A Luglio, quando la mia mente e’ partita per la tangente e ha deciso di disseppellire angoscie passate (perche’ non ho mai buttato la mappa), ho iniziato il mio ennesimo percorso di psicoterapia. Anche se sto iniziando a vedere dei risultati pratici – la mia ansia ha delle ripercussioni fisiche il cui miglioramento e’ facile da monitorare e ho davvero bisogno di una vittoria facile ogni tanto -, a volte mi sento infilarmi nei vecchi tunnel senza uscita. Quello che ho anche notato, dall’inizio della terapia, e’ che quando partono certi pensieri, la mia mente cerca di ripendere le briglia e quasi si comporta come una voce saggia (la mia mente?! Saggia?!) che cerca di ammansire quelle brutte bestiacce. Altre volte, quando mi partono certi pensieri, la mia mente allinea i bicchierini e inizia a versare shottini infiniti ai miei dubbi e alle mie ansie. C’e’, insomma, room for improvement.
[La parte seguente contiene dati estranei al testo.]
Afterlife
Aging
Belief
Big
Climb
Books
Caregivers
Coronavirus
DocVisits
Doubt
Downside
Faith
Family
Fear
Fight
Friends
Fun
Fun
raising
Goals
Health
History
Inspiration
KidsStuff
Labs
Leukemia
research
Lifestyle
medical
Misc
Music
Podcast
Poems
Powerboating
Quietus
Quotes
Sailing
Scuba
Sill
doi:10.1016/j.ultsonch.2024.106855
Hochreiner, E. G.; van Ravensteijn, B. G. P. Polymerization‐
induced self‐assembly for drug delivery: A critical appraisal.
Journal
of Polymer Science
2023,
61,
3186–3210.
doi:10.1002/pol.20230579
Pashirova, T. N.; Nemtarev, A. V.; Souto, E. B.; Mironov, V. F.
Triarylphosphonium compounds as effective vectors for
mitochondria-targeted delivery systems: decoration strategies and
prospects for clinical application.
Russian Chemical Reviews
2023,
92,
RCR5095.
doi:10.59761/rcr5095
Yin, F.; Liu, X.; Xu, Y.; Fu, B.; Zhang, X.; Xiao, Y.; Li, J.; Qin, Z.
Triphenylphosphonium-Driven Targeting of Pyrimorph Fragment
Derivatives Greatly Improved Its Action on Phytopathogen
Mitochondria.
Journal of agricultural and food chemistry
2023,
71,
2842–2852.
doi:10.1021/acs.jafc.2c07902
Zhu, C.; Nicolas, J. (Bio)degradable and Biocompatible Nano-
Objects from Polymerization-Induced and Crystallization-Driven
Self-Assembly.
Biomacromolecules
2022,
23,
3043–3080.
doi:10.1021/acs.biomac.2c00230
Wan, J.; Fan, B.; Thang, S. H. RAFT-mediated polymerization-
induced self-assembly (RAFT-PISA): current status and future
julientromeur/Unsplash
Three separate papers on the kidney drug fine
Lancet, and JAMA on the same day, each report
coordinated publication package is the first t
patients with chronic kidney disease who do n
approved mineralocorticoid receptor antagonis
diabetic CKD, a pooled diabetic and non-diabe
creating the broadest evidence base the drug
Quest’anno ho acceso piu’ candele, ho sentito i miei tutti i giorni o quasi, ho iniziato a fare incontri di conversazione in inglese con un paio di parenti dall’Italia – che non sanno quanto darmi un’attivita’ e un appuntamento settimanale fosse importante per la mia salute mentale, anche piu’ del sostegno economico che mi hanno offerto (che, comunque, grazie!).
In lockdown ho ascoltato quasi tutti i giorni Beautiful Strangers di Kevin Morby. Non sono un’esperta di musica, e ho un approccio molto istintivo all’apprezzamento di una canzone. Non faccio quindi molta attenzione ai testi perche’ se la voce del cantante e’ calda e rassicurante e il ritmo e’ pacato, I’m game. Beautiful Strangers mi ha grounded piu’ volte e continua a farlo.
Ho spesso messo il profumo prima di mettermi a letto – un’altra abitudine che mi riporta al presente -, ho iniziato una routine di skin care e ho comprato il mio primo reggiseno decente.
Adesso, come tutti, sogno le vacanze, possibilmente in un van camperizzato (si vede che guardo tanti video dagli USA?), ma ancora meglio, in una tree house, possibilmente senza wi-fi. Dopo mesi e mesi di stare a casa, ancora non ce la faccio a buttarmi in mezzo alla gente – non ce la farei nemmeno al pensiero del Covid19 andato a morire ammazzato. Ho ancora bisogno di isolamento, possibilmente nella natura – e di una jacuzzi all’aperto, ovvio. Ho bisogno di lessarmi nell’acqua calda e fumante, sotto a un cielo stellato mentre bevo del sidro caldo e speziato -lo zucchero! Lo zucchero! Quando imparero’? Dio ci protegga!